In the British Film Institute's 2012 Sight & Sound poll, six critics each ranked it one of the 10 greatest films of all time. Review aggregator Rotten Tomatoes reports the film has an 85% approval rating based on 52 reviews, with an average rating of 8.2/10. The site's critics consensus reads: "Energetic and inventive, The Lady from Shanghai overcomes its script deficiencies with some of Orson Welles's brilliantly conceived set pieces."

==Preservation==
The Lady from Shanghai was preserved by the Academy Film Archive, in conjunction with Sony Pictures, in 2000.

==Legacy==
A remake of the film came close to production at the turn of the century from a screenplay written by Jeff Vintar, based both on Welles's script and the original pulp novel, produced by John Woo and Terence Chang, and starring Brendan Fraser, who wanted Michael Douglas and Catherine Zeta-Jones to co-star. Although the screenplay was considered highly successful, and Fraser was coming off the highly praised Gods and Monsters, the project was abandoned when the head of Sony Pictures, Amy Pascal, decided to concentrate on teen films.

===Cultural references===
- In the 1984 Sergio Leone film Once Upon a Time in America, Robert De Niro's character Noodles hides out in a Chinese theatre, a front for an opium den, alluding to a scene in which Orson Welles' character hides out in a Chinese theatre to evade the law.
- In the 1989 movie Ghostbusters II (1989), Rick Moranis, Annie Potts, and Sigourney Weaver's characters are watching The Lady from Shanghai on the TV in Bill Murray's character's apartment. Moranis and Potts were discussing the relationship between Welles and Hayworth.
- The Woody Allen film Manhattan Murder Mystery (1993), a comedy film noir, features a tribute to the film, with its climactic gun battle being set in a cinema behind the screen while it is projecting the shoot-out from The Lady from Shanghai.
- In the 1998 Farrelly brothers comedy, There's Something About Mary, the character of Tucker appears to be based on Arthur Bannister, played by Everett Sloane.
- In the Jim Jarmusch film The Limits of Control (2009), Tilda Swinton's character says that the movie makes no sense.
- The film appears as a collectable film canister in the 2011 video game L.A. Noire.
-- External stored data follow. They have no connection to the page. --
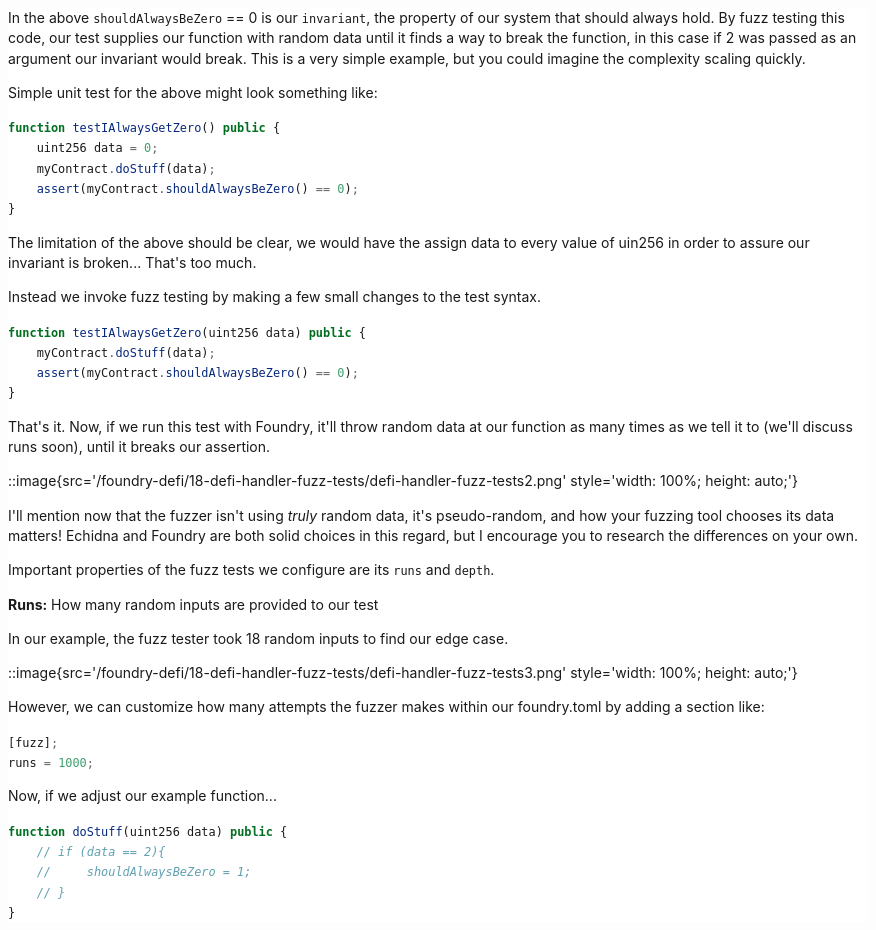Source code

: In the above `shouldAlwaysBeZero` == 0 is our `invariant`, the property of our system that should always hold. By fuzz testing this code, our test supplies our function with random data until it finds a way to break the function, in this case if 2 was passed as an argument our invariant would break. This is a very simple example, but you could imagine the complexity scaling quickly.

Simple unit test for the above might look something like:

```js
function testIAlwaysGetZero() public {
    uint256 data = 0;
    myContract.doStuff(data);
    assert(myContract.shouldAlwaysBeZero() == 0);
}
```

The limitation of the above should be clear, we would have the assign data to every value of uin256 in order to assure our invariant is broken... That's too much.

Instead we invoke fuzz testing by making a few small changes to the test syntax.

```js
function testIAlwaysGetZero(uint256 data) public {
    myContract.doStuff(data);
    assert(myContract.shouldAlwaysBeZero() == 0);
}
```

That's it. Now, if we run this test with Foundry, it'll throw random data at our function as many times as we tell it to (we'll discuss runs soon), until it breaks our assertion.

::image{src='/foundry-defi/18-defi-handler-fuzz-tests/defi-handler-fuzz-tests2.png' style='width: 100%; height: auto;'}

I'll mention now that the fuzzer isn't using _truly_ random data, it's pseudo-random, and how your fuzzing tool chooses its data matters! Echidna and Foundry are both solid choices in this regard, but I encourage you to research the differences on your own.

Important properties of the fuzz tests we configure are its `runs` and `depth`.

**Runs:** How many random inputs are provided to our test

In our example, the fuzz tester took 18 random inputs to find our edge case.

::image{src='/foundry-defi/18-defi-handler-fuzz-tests/defi-handler-fuzz-tests3.png' style='width: 100%; height: auto;'}

However, we can customize how many attempts the fuzzer makes within our foundry.toml by adding a section like:

```js
[fuzz];
runs = 1000;
```

Now, if we adjust our example function...

```js
function doStuff(uint256 data) public {
    // if (data == 2){
    //     shouldAlwaysBeZero = 1;
    // }
}
```

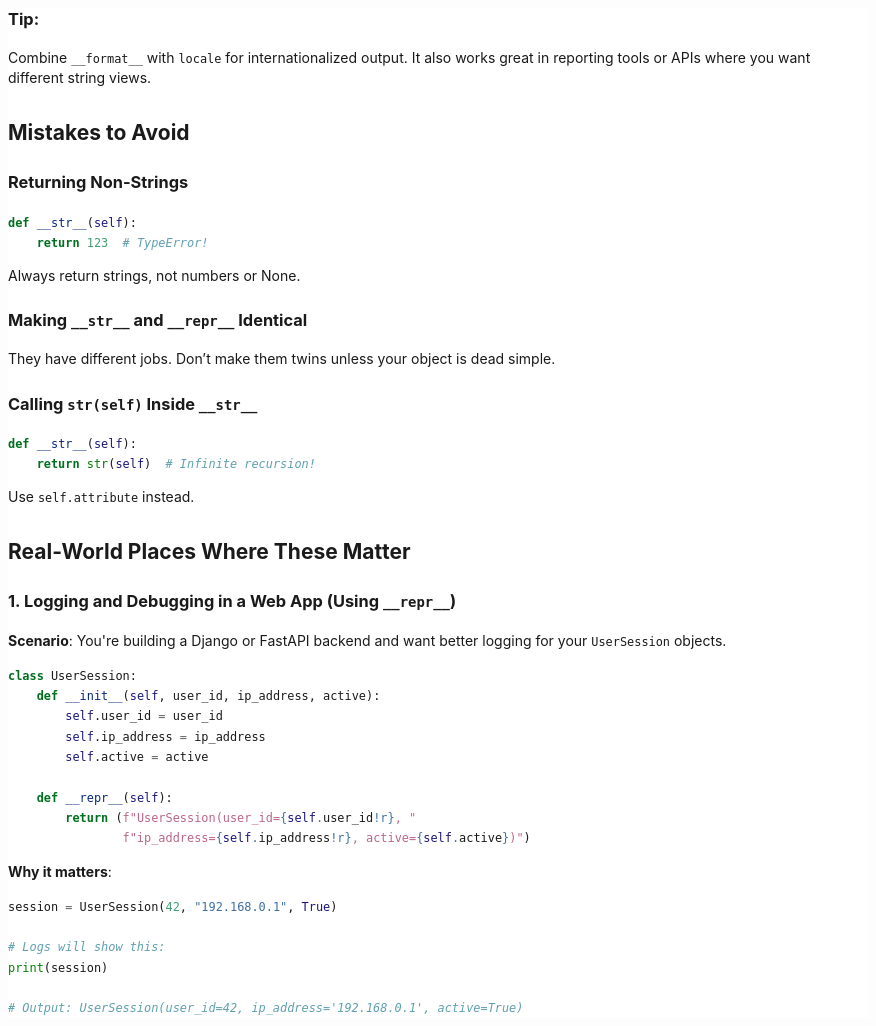 ### Tip:

Combine `__format__` with `locale` for internationalized output. It also works great in reporting tools or APIs where you want different string views.

## Mistakes to Avoid

### Returning Non-Strings

```python
def __str__(self):
    return 123  # TypeError!
```

Always return strings, not numbers or None.

### Making `__str__` and `__repr__` Identical

They have different jobs. Don’t make them twins unless your object is dead simple.

### Calling `str(self)` Inside `__str__`

```python
def __str__(self):
    return str(self)  # Infinite recursion!
```

Use `self.attribute` instead.

## Real-World Places Where These Matter

### 1. Logging and Debugging in a Web App (Using `__repr__`)

**Scenario**: You're building a Django or FastAPI backend and want better logging for your `UserSession` objects.

```python
class UserSession:
    def __init__(self, user_id, ip_address, active):
        self.user_id = user_id
        self.ip_address = ip_address
        self.active = active

    def __repr__(self):
        return (f"UserSession(user_id={self.user_id!r}, "
                f"ip_address={self.ip_address!r}, active={self.active})")
```

**Why it matters**:

```python
session = UserSession(42, "192.168.0.1", True)

# Logs will show this:
print(session)

# Output: UserSession(user_id=42, ip_address='192.168.0.1', active=True)
```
===Hall of mirrors sequence===
The climactic hall of mirrors sequence has entered the narrative of cinema as a trope, replicated often in both film and television. Examples include:
- The 1965 television episode of The Avengers entitled "Too Many Christmas Trees", and broadcast on Christmas Day in the UK, features Steed (Patrick Macnee) and Mrs. Peel (Diana Rigg) confronting their nemesis in a hall of mirrors shoot-out.
- In the 1970 television episode of Randall and Hopkirk (Deceased) entitled "Vendetta for a Dead Man", Eric Jansen (George Sewell) menaces Jeannie Hopkirk (Annette Andre) in a hall of mirrors.
- In the 1973 Robert Clouse film Enter the Dragon, Bruce Lee's character fights the villain Mr. Han in a hall of mirrors.
- In the 1974 James Bond film The Man with the Golden Gun, Bond and the villain, Francisco Scaramanga, have a climactic shootout in a hall of mirrors.
- The 1989 MacGyver episode "Brainwashed" has a scene involving MacGyver's brainwashed friend, Jack Dalton, shooting at him in a hall of mirrors. Episode writer John Sheppard credited The Lady from Shanghai as an influence.
- In the Batman: The Animated Series cartoon episode "Baby Doll" (1994), Mary Dahl shoots out all the Hall of Mirrors while hiding from Batman.
- In Spider-Noir (2026), Cat Hardy has a shootout with Silvermane in a hall of mirrors.
- In the Chad Stahelski film John Wick: Chapter 2 (2017), Keanu Reeves's character fights the pre-final showdown in a museum's hall of mirrors.